Thursday, January 10, 2013

Cultivating Souls

Earlier this week, I wrote about a new book Desperate which has really touched my heart. The past month, I have found myself struggling internally between stopping to engage with and enjoy my kids as they explored their new environment, made artwork or played a make believe game, when I really needed to unpack and get our new home set up. Sarah Mae's quote really hit the nail on the head of this internal battle of mine.

"Choosing to enter into the mundane with our children, who see playing ponies as anything but ordinary, is a sacrifice of love. Choosing to enter into a project that will probably turn into a training session is also a sacrifice of love. We will have to choose patience and kindness over frustration and giving up. We’ll have to choose to take time to train and teach and perhaps discipline. The choosing to engage means choosing to do the hard work of loving through our actions.

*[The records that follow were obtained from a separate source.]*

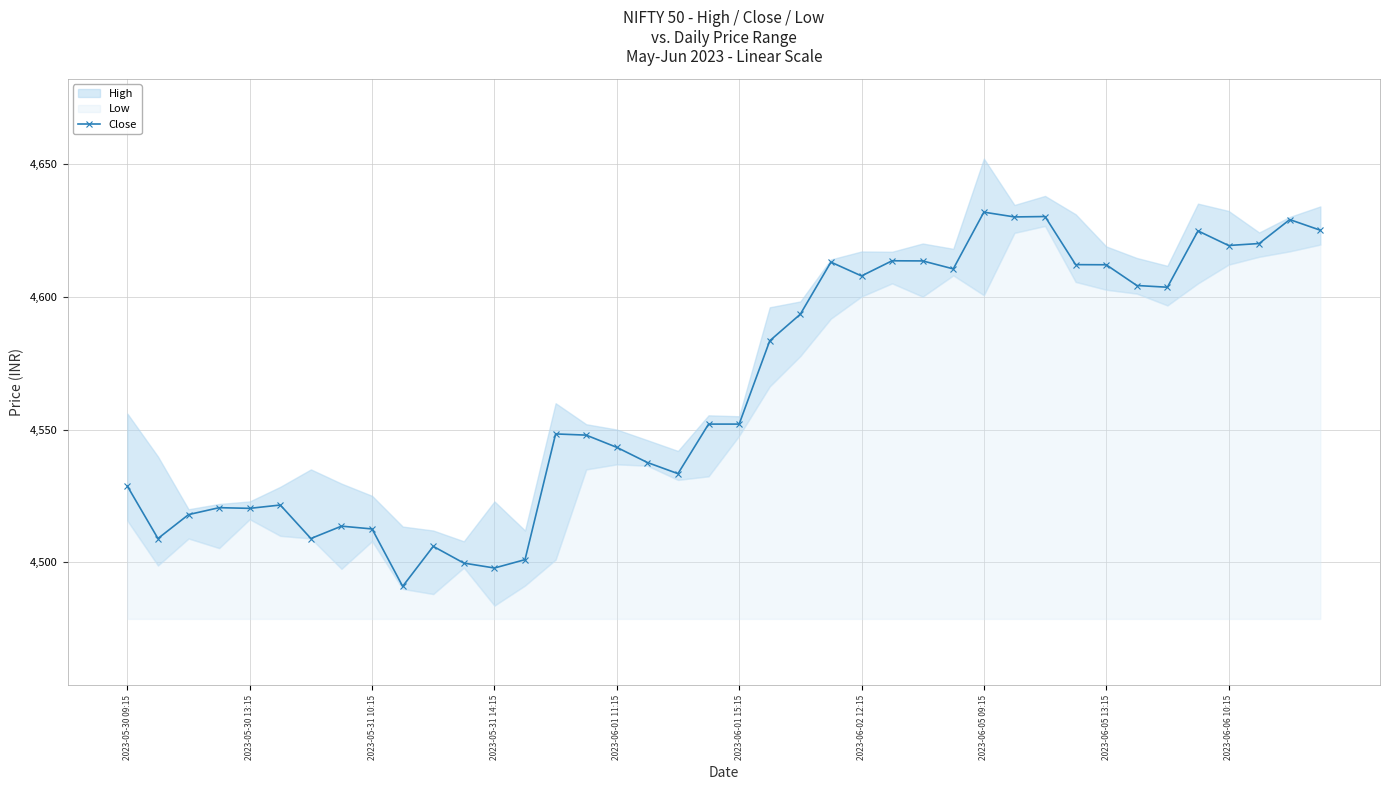

The Close series shows 4552.1 at 2023-06-01 15:15. True or false?

True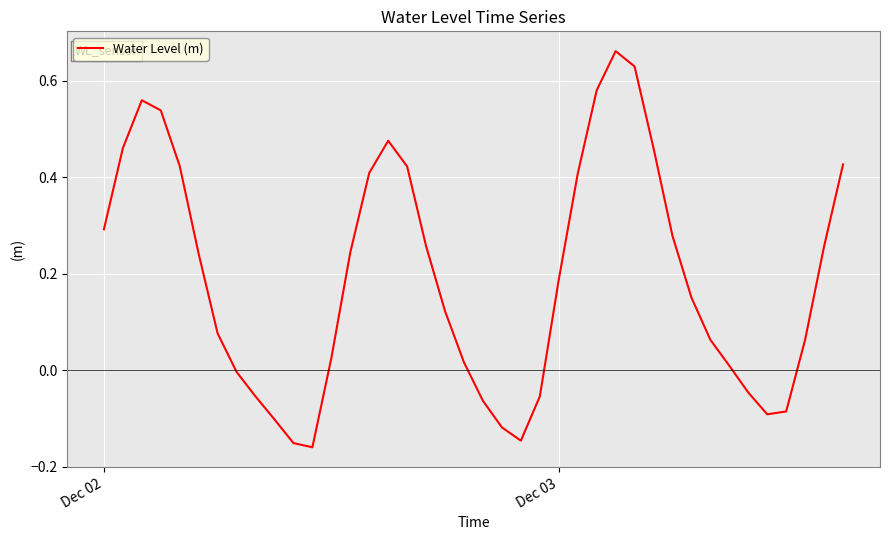

What is the difference between the maximum and minimum values?

0.8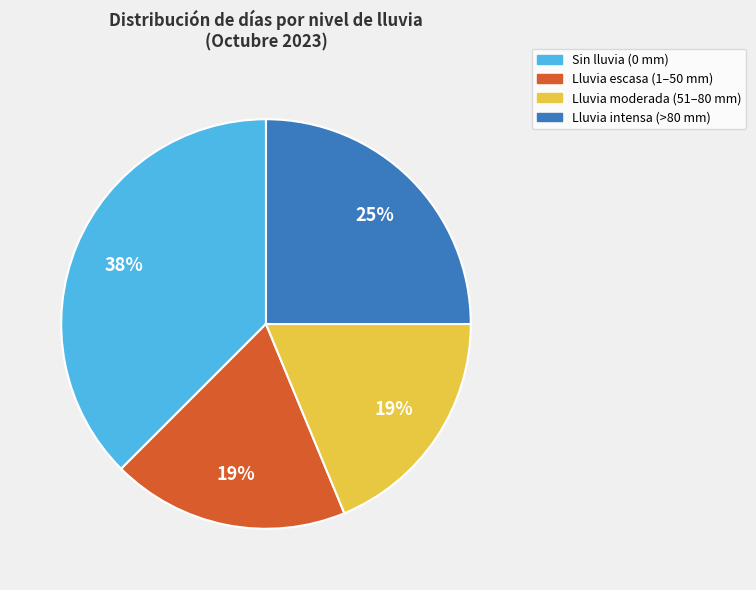

To the nearest percent, what is the average slice percentage?

25%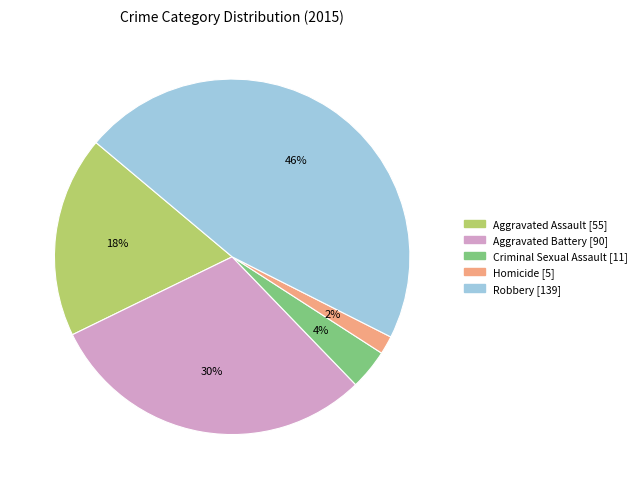

To the nearest percent, what percentage of the pie is Robbery?

46%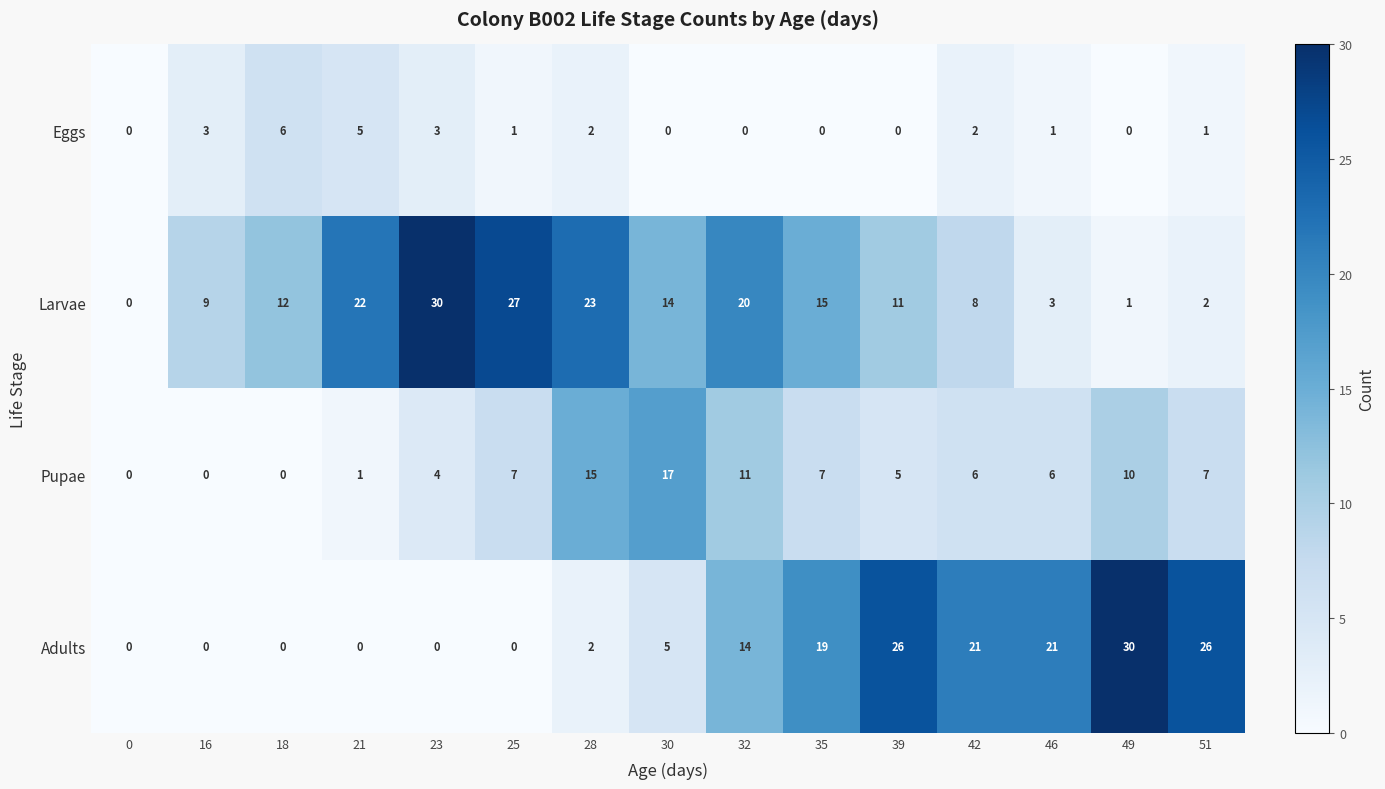

The Pupae series shows 20 at 28. True or false?

False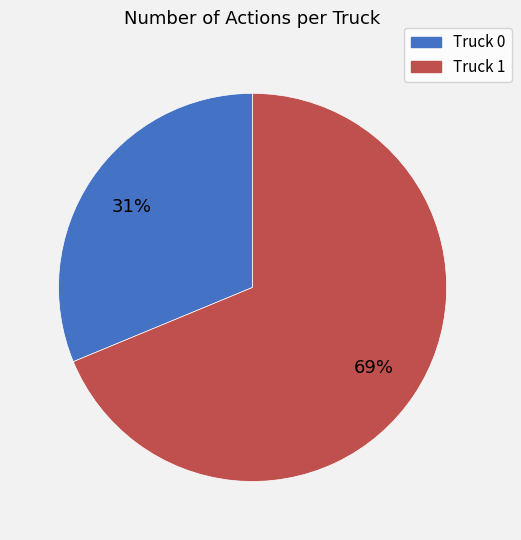

How many slices are in this pie chart?

2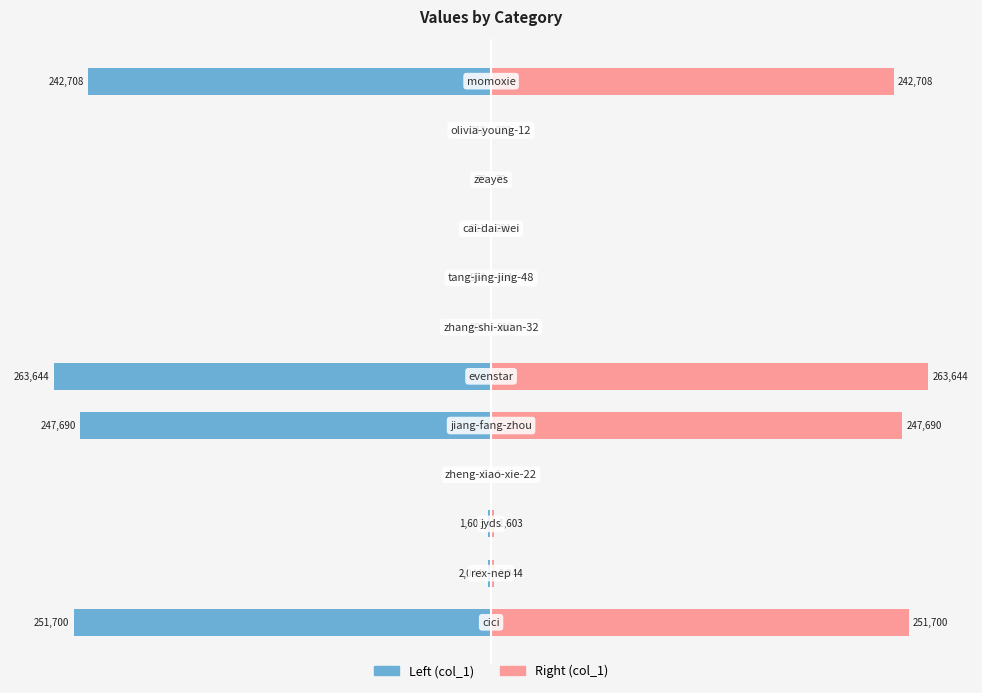

Which series has the widest spread of values?

Left (col_1)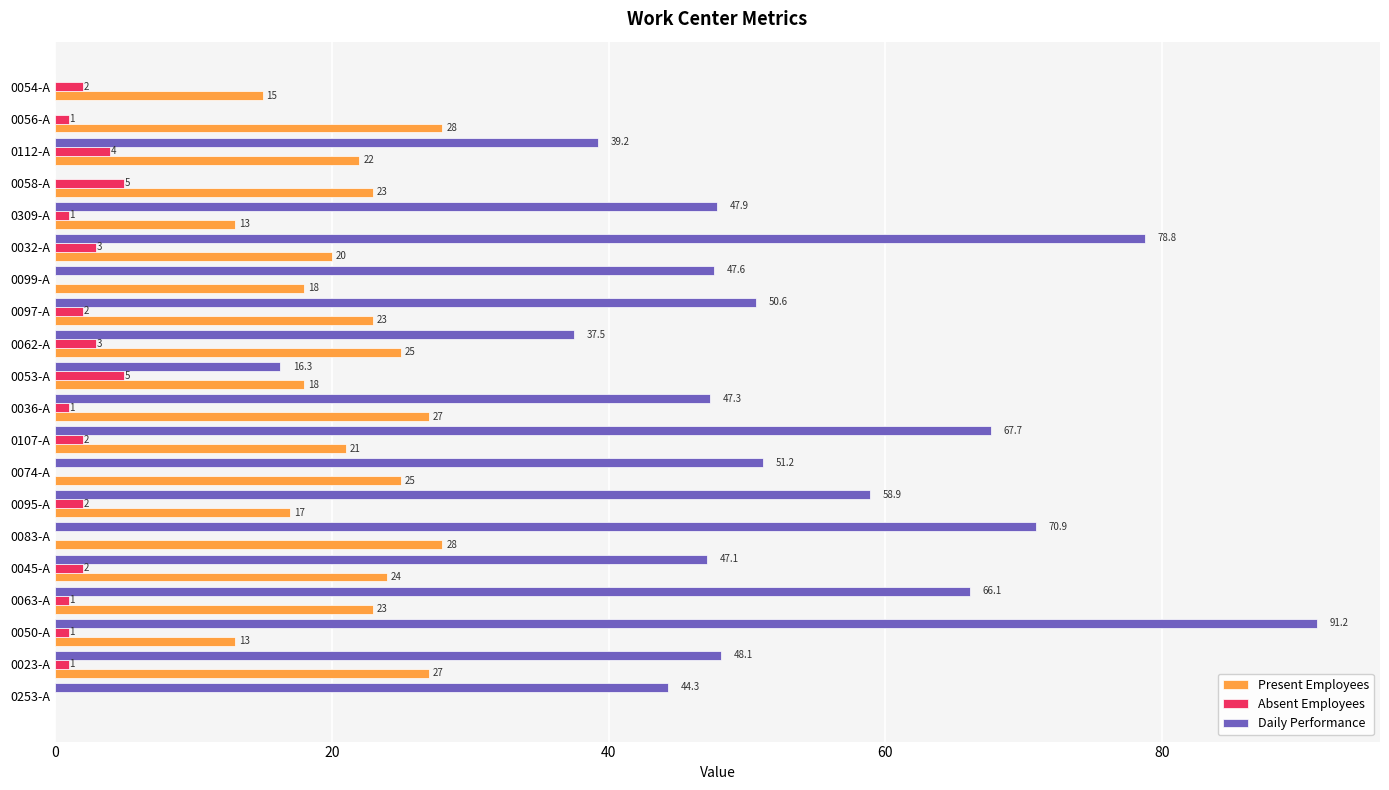

What is the average value of the Present Employees series?

20.5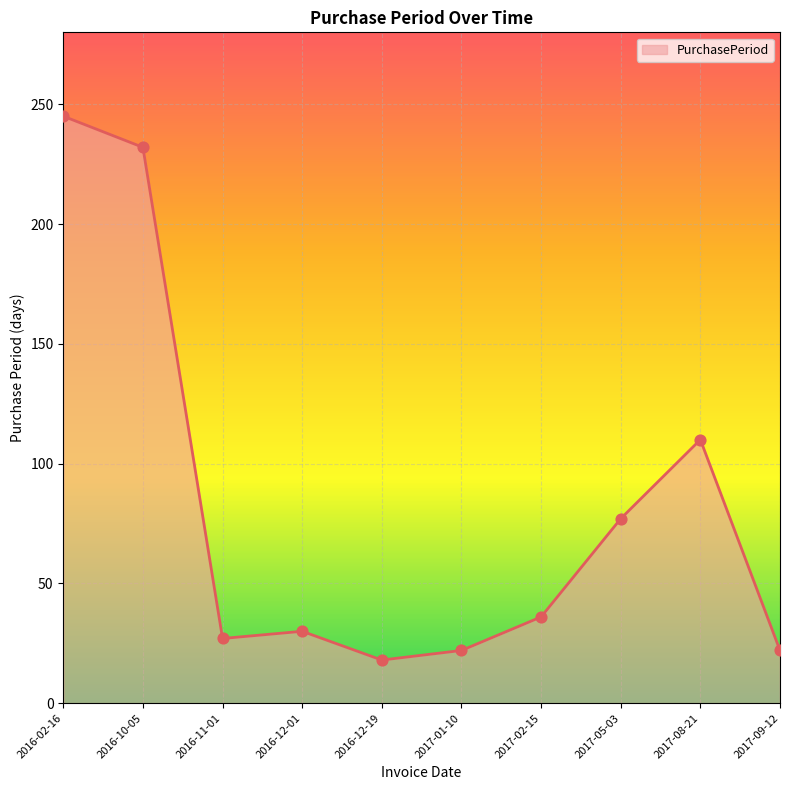

Which has a higher value, 2016-10-05 or 2017-02-15?

2016-10-05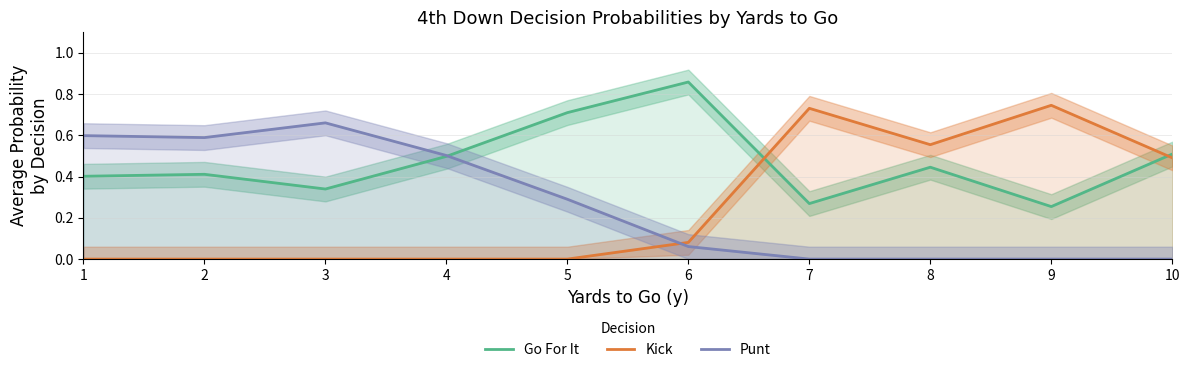

Where is the first local maximum for Go For It?

2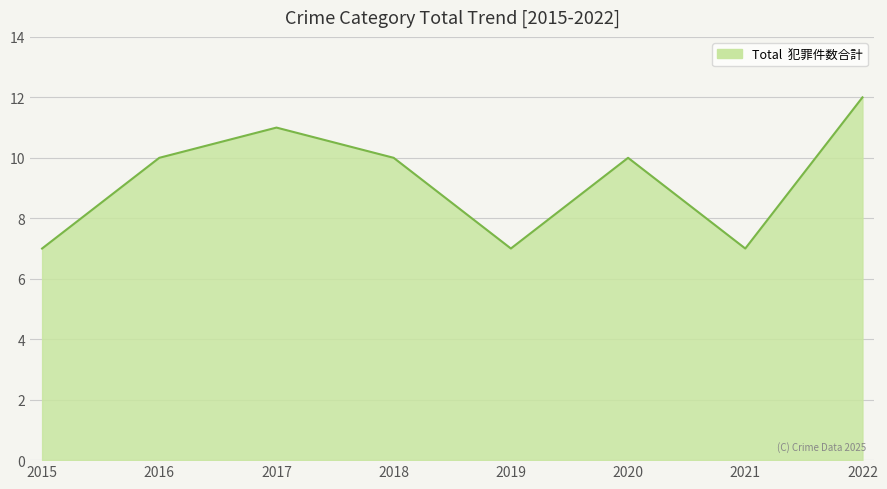

Where is the first local minimum?

2019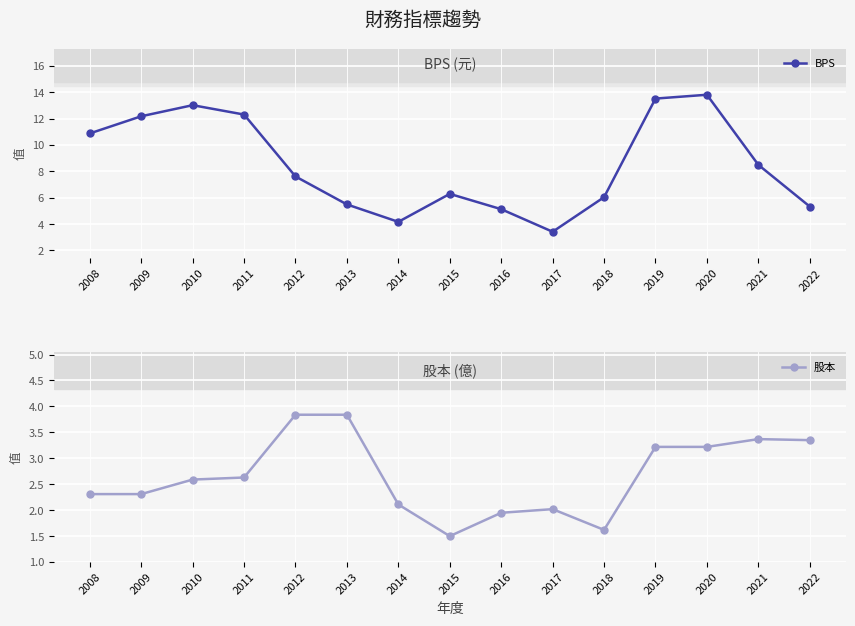

What is the sum of all BPS values?

127.6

It means taking the time to cultivate the souls of our children. Cultivating has much to do with playing ponies, doing crafts, getting wet socks in the snow, watching a movie when you have something else you want to do, staying in their bedrooms a little longer even though you’re exhausted . . . I believe these acts of love and sacrifice pay off in a child’s heart. Because it shows them we care, and we want to be a part of their worlds. I think it also shows them the Father’s love."

My goal is to harvest a memorable and meaningful life for our family. In order to reap that harvest, I need to embrace those moments for interaction and training as they become available regardless of the "work" at hand. While stopping what I am doing to play a matching game or color is not always possible, I need to be acutely aware that these opportunities are exactly how God wants me to earn their hearts and to train their souls for Him.

A clean, organized home is important but not more so than a confident, loved, listened to child.

Do you struggle with the decision to get things done or stop and engage with your child when you hear "Mommy will you play with me?"